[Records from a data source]
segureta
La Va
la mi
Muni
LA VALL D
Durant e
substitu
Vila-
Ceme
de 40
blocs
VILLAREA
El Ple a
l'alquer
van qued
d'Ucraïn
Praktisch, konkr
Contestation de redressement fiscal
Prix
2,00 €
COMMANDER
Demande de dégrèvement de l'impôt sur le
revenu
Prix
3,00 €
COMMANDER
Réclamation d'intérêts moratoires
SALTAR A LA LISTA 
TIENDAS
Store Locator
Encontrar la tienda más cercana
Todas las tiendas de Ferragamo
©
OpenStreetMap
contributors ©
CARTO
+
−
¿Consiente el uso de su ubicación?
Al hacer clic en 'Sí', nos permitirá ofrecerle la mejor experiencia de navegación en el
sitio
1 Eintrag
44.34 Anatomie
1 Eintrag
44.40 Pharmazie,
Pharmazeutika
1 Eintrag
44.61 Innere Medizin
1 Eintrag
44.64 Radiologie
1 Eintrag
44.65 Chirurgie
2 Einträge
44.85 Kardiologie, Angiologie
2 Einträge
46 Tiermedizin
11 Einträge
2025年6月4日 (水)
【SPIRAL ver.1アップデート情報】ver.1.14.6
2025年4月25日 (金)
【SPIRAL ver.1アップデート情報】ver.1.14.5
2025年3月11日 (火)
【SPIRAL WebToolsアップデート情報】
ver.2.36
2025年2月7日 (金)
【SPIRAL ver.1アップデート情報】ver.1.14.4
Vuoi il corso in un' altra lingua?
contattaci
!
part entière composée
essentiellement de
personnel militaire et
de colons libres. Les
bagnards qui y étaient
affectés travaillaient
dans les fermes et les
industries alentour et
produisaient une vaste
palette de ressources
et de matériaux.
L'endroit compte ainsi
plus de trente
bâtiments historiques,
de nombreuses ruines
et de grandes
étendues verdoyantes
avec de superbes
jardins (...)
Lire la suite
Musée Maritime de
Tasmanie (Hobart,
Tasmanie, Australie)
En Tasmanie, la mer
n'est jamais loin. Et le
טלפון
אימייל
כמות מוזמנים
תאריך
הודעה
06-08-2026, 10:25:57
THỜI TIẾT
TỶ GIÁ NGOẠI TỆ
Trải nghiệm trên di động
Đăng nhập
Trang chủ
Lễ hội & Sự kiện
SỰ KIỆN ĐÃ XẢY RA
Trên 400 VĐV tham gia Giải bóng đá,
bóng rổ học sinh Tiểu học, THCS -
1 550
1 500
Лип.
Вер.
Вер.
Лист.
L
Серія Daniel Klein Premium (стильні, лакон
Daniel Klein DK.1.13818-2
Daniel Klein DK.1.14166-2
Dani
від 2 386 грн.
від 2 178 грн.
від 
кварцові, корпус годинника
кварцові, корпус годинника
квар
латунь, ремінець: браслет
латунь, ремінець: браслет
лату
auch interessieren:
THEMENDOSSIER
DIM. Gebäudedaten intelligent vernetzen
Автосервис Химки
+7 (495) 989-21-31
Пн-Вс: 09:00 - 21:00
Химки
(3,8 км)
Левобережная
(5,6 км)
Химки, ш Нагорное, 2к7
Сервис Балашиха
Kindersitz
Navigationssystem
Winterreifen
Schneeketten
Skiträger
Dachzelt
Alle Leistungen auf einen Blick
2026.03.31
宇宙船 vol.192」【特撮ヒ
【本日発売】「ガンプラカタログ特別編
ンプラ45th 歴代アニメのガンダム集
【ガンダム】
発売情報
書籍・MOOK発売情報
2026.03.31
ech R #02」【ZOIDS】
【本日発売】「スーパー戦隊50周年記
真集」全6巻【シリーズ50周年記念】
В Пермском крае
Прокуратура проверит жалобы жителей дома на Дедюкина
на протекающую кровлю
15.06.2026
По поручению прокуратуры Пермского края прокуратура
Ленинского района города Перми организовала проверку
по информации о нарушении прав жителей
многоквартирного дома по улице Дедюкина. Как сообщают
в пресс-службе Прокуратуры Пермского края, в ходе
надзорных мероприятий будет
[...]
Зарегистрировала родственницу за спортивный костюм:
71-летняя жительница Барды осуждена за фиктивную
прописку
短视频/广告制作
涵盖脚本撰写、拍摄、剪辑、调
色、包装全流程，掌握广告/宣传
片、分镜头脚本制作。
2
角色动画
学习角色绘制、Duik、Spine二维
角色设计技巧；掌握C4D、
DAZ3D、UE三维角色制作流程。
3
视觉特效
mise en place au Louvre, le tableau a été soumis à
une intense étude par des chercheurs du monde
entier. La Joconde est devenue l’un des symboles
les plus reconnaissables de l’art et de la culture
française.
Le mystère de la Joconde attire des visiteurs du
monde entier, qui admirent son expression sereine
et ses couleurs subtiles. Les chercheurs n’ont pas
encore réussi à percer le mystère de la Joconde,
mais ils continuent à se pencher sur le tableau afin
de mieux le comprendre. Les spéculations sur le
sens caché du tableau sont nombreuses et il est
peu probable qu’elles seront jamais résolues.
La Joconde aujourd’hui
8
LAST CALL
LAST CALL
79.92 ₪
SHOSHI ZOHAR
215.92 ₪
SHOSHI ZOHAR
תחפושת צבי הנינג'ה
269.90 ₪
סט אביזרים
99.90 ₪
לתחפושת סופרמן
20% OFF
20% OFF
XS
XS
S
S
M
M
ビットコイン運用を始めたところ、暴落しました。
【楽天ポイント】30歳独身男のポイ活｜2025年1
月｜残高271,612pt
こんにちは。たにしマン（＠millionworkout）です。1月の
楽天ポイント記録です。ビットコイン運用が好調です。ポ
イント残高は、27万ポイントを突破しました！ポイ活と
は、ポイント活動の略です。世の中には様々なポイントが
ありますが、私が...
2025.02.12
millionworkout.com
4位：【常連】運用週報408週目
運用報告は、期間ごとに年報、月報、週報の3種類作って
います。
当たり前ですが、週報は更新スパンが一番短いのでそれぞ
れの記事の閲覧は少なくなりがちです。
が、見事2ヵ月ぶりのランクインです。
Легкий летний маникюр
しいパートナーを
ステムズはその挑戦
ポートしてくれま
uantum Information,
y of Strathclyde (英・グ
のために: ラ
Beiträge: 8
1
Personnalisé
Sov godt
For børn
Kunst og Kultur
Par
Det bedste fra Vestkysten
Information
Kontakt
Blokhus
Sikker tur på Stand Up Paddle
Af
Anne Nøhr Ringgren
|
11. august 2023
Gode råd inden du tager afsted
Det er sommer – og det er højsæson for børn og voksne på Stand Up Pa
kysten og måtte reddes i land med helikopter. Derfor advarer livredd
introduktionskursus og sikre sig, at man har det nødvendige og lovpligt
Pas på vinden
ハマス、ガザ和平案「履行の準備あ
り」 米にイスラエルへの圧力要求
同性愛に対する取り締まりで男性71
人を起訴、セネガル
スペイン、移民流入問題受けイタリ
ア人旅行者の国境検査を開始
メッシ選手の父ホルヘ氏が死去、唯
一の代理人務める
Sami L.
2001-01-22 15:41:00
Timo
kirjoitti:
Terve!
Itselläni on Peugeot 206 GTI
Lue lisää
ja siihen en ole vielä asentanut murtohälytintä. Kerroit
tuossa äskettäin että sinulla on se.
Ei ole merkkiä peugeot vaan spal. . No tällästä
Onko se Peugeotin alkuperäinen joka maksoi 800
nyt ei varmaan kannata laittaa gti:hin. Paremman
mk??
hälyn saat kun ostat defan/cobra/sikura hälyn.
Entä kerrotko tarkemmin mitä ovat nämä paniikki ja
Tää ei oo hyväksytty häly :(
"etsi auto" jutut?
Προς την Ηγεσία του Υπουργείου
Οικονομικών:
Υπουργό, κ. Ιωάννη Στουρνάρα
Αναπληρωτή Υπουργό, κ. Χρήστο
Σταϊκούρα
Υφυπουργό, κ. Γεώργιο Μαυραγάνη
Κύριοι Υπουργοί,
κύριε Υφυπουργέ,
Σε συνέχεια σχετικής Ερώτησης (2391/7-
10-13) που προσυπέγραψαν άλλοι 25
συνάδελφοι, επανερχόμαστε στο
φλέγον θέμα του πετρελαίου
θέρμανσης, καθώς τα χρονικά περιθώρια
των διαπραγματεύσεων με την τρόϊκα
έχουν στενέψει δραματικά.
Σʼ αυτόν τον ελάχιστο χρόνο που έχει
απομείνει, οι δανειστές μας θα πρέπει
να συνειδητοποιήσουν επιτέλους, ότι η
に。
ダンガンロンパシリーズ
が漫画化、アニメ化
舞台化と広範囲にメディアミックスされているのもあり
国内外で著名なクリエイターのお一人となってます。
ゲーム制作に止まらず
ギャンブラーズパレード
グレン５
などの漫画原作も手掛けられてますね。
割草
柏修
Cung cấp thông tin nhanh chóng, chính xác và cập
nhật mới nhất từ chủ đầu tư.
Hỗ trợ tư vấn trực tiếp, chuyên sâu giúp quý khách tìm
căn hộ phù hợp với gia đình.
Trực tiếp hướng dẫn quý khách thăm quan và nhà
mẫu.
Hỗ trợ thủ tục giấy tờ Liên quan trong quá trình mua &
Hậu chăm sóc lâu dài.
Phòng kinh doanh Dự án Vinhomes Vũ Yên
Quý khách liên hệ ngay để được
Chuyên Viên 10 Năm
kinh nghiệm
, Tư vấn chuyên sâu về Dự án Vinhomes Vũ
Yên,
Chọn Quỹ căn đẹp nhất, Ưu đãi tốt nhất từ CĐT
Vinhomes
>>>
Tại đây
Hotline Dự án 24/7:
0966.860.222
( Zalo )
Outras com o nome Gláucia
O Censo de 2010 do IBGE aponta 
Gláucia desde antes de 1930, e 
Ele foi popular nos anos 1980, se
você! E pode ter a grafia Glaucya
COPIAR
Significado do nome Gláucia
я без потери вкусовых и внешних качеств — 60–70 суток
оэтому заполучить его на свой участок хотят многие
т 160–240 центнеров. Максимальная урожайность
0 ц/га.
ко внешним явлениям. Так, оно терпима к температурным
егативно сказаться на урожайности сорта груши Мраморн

Task prompt:
Reproduce everything from the start of the listing down to and including the line that contains "avec de superbes", substituting "Tarif" for every occurrence of "Prix" and leaving all else unchanged.

Response:
segureta
La Va
la mi
Muni
LA VALL D
Durant e
substitu
Vila-
Ceme
de 40
blocs
VILLAREA
El Ple a
l'alquer
van qued
d'Ucraïn
Praktisch, konkr
Contestation de redressement fiscal
Tarif
2,00 €
COMMANDER
Demande de dégrèvement de l'impôt sur le
revenu
Tarif
3,00 €
COMMANDER
Réclamation d'intérêts moratoires
SALTAR A LA LISTA 
TIENDAS
Store Locator
Encontrar la tienda más cercana
Todas las tiendas de Ferragamo
©
OpenStreetMap
contributors ©
CARTO
+
−
¿Consiente el uso de su ubicación?
Al hacer clic en 'Sí', nos permitirá ofrecerle la mejor experiencia de navegación en el
sitio
1 Eintrag
44.34 Anatomie
1 Eintrag
44.40 Pharmazie,
Pharmazeutika
1 Eintrag
44.61 Innere Medizin
1 Eintrag
44.64 Radiologie
1 Eintrag
44.65 Chirurgie
2 Einträge
44.85 Kardiologie, Angiologie
2 Einträge
46 Tiermedizin
11 Einträge
2025年6月4日 (水)
【SPIRAL ver.1アップデート情報】ver.1.14.6
2025年4月25日 (金)
【SPIRAL ver.1アップデート情報】ver.1.14.5
2025年3月11日 (火)
【SPIRAL WebToolsアップデート情報】
ver.2.36
2025年2月7日 (金)
【SPIRAL ver.1アップデート情報】ver.1.14.4
Vuoi il corso in un' altra lingua?
contattaci
!
part entière composée
essentiellement de
personnel militaire et
de colons libres. Les
bagnards qui y étaient
affectés travaillaient
dans les fermes et les
industries alentour et
produisaient une vaste
palette de ressources
et de matériaux.
L'endroit compte ainsi
plus de trente
bâtiments historiques,
de nombreuses ruines
et de grandes
étendues verdoyantes
avec de superbes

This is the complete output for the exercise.